In Palestine today oppression and occupation continue. Jerusalem’s streets are alight with rebellion and resistance and a new Intifada threatens peace and security.
There is neither peace nor justice: Israel’s Wall is irrelevant.
This week here at home, on Nov. 4, a right-wing coalition of Americans, of Republicans, conservatives, libertarians, Tea-partiers and others surged to power, expanding their control of the House and seizing control of the Senate.
These Republicans are perhaps an intellectual throwback to the 19th century Know-Nothings party which was an 1850s American political movement that ran on a platform to purify America by curbing immigration and naturalization.
Today’s Republicans, with a membership driven primarily by elderly white men beholden to other, more privileged white men, successfully ran on a similar nativist program based on inciting fear of the Other. The Republican agenda was successful: inflame the ignorant, dispossess the Other, and disenfranchise the poor and weak.
Such Republicans also clamor for their wall – a wall between Mexico and the United States – citing xenophobic concerns over disease-ridden children, Ebola-infected aliens and ISIS-inspired terrorists.
Again, as in Isaiah, “They know nothing, they understand nothing; their eyes are plastered over so they cannot see, and their minds closed so they cannot understand.”
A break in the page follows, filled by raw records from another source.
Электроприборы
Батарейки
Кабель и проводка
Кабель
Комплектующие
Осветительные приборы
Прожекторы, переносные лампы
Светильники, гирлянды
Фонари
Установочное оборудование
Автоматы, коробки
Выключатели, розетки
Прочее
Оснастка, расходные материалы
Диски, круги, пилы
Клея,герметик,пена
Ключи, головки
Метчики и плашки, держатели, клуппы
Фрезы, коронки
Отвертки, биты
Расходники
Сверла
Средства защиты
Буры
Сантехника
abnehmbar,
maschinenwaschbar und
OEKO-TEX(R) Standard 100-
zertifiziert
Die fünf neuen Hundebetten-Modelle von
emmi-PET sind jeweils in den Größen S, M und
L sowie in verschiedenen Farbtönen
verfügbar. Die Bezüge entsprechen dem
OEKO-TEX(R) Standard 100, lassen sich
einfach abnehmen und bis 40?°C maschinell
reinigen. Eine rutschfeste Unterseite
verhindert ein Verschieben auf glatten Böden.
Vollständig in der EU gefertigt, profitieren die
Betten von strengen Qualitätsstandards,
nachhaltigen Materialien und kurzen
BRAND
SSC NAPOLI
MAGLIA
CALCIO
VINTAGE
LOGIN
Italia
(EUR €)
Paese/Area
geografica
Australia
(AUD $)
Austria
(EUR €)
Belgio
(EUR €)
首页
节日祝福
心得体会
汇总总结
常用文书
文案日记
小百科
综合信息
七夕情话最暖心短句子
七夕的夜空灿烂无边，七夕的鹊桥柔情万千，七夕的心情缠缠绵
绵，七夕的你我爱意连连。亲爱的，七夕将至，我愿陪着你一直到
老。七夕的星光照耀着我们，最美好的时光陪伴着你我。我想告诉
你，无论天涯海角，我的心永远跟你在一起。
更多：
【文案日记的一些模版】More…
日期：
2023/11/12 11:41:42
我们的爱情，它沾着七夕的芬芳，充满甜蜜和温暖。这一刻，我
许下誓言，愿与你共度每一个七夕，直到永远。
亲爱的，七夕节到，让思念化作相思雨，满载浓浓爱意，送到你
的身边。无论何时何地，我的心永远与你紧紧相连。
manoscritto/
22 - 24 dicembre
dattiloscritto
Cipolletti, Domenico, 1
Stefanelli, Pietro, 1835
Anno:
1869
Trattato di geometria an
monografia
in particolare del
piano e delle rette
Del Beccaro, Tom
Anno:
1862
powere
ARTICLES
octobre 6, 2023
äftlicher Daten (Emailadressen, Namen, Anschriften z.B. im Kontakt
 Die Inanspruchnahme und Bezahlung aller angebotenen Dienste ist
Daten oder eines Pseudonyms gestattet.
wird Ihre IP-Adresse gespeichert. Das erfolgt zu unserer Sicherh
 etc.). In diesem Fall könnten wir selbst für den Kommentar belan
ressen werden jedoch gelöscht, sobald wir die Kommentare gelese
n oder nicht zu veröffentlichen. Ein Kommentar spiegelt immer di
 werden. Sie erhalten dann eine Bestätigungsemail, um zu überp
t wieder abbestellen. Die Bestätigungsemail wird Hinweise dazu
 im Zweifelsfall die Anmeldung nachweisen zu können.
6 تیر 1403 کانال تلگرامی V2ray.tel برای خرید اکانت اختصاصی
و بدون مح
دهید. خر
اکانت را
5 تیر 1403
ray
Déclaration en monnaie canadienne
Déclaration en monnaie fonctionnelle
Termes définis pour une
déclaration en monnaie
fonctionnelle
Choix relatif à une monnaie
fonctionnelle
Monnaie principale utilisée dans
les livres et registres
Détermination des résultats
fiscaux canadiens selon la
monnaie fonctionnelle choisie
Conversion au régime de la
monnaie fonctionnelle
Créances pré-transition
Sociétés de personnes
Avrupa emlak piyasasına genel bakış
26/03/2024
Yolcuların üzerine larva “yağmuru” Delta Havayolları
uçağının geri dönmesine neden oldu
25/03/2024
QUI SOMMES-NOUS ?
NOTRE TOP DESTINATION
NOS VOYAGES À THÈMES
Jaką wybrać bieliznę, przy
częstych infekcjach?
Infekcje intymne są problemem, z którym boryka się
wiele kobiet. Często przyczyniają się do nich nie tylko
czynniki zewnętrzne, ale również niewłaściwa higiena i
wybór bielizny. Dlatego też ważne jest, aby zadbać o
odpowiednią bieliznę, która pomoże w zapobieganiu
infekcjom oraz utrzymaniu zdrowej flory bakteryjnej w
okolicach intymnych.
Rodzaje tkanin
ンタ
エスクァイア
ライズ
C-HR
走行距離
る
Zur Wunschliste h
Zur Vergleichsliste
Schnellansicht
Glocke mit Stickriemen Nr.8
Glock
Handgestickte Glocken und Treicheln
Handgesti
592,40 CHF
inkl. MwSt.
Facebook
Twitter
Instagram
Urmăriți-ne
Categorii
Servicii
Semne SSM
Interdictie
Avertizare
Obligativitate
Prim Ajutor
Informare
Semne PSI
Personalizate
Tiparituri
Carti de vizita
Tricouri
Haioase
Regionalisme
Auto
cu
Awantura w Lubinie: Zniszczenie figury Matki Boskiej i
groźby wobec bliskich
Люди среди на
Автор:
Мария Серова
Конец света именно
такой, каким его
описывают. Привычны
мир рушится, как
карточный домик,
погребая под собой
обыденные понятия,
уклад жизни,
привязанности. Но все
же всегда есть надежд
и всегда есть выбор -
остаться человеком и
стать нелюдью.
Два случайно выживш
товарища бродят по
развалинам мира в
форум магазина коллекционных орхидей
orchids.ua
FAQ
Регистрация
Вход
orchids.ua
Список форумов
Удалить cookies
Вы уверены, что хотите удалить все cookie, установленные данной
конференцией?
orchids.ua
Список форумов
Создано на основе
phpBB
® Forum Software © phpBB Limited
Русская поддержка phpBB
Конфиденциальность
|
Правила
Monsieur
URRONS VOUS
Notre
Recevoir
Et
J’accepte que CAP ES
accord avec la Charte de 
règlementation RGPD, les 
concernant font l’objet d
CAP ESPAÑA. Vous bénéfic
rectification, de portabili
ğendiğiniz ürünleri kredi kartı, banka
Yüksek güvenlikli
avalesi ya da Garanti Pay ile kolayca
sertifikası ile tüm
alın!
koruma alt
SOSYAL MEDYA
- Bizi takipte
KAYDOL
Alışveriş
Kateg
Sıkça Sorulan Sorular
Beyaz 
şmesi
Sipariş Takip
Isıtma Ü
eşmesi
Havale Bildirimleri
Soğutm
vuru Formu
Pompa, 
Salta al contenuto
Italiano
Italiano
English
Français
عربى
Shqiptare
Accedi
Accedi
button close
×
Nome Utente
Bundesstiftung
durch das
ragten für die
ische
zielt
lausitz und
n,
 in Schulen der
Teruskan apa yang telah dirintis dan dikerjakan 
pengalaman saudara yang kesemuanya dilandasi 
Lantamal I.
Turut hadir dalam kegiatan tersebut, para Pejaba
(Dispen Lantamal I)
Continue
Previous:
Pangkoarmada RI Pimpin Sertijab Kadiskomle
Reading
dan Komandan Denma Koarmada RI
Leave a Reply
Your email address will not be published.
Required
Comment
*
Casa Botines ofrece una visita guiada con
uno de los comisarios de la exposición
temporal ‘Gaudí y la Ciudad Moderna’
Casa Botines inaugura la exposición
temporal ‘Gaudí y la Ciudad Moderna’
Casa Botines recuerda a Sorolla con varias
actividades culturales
Other walls are less visible. Walls between haves and have-nots, between white and non-white, between privileged and needy. Walls built on fear and ignorance of Africans, Islam, minimum wage, equal wage, marriage equality, evolution, climate change, kale and broccoli.
As I wrote on Portsmouth Herald online two weeks ago, “Ebolisis: Fear and Loathing in America” – there may be a silver lining to this, but I am fearful. Too much can go wrong. Supreme Court justices can retire. Congress, in alliance with Netanyahu, could conspire to obstruct nuclear negotiations with Iran and their mutual interest in confronting ISIS. Congress could try and repeal the increasingly successful Obamacare program and further cut the safety net for our weak and vulnerable.
However, I also found the recent election results liberating. No longer must I worry that I had misread the opposition, no longer must I worry that somehow they were simply trying to define a different aspirational path to achieve goals shared by all Americans – of Life,
Liberty and the Pursuit of Happiness – for all Americans.
I know now full well who they are.
No way do they share those interests. Parse carefully the words of those who have been elected, of those who want to elevate religious law above the Bill of Rights and the Constitution – of those who want to eliminate the rights for some while elevating others. When they speak of respect for rights of conscience they are speaking only of their rights and their conscience. Not mine. Not yours. Not America’s.
It’s so much easier to build walls and fences, to militarize and demarcate, to put boots on the ground than it is to negotiate and compromise. It’s so much easier to dehumanize and demonize the Other than to do the hard work of acknowledging the dignity and legitimacy of all.
This Tuesday America will solemnly observe Veteran’s Day. In 1919, when President Woodrow Wilson proclaimed Armistice Day, he said, “To us in America, the reflections of Armistice Day will be filled with solemn pride in the heroism of those who died in the country’s service and with gratitude for the victory, both because of the thing from which it has freed us and because of the opportunity it has given America to show her sympathy with peace and justice in the councils of the nations.”
In gratitude then, in sympathy with peace and justice, let us hope that we will continue to honor and protect all freedoms – not just for the rich and the powerful but for the occupied, the weak and vulnerable – to the extent that we do it for one we do it for the least of us.
Let there be an Intifada of conscience – for Liberty and Justice for all.
This column appeared originally in the Portsmouth Herald.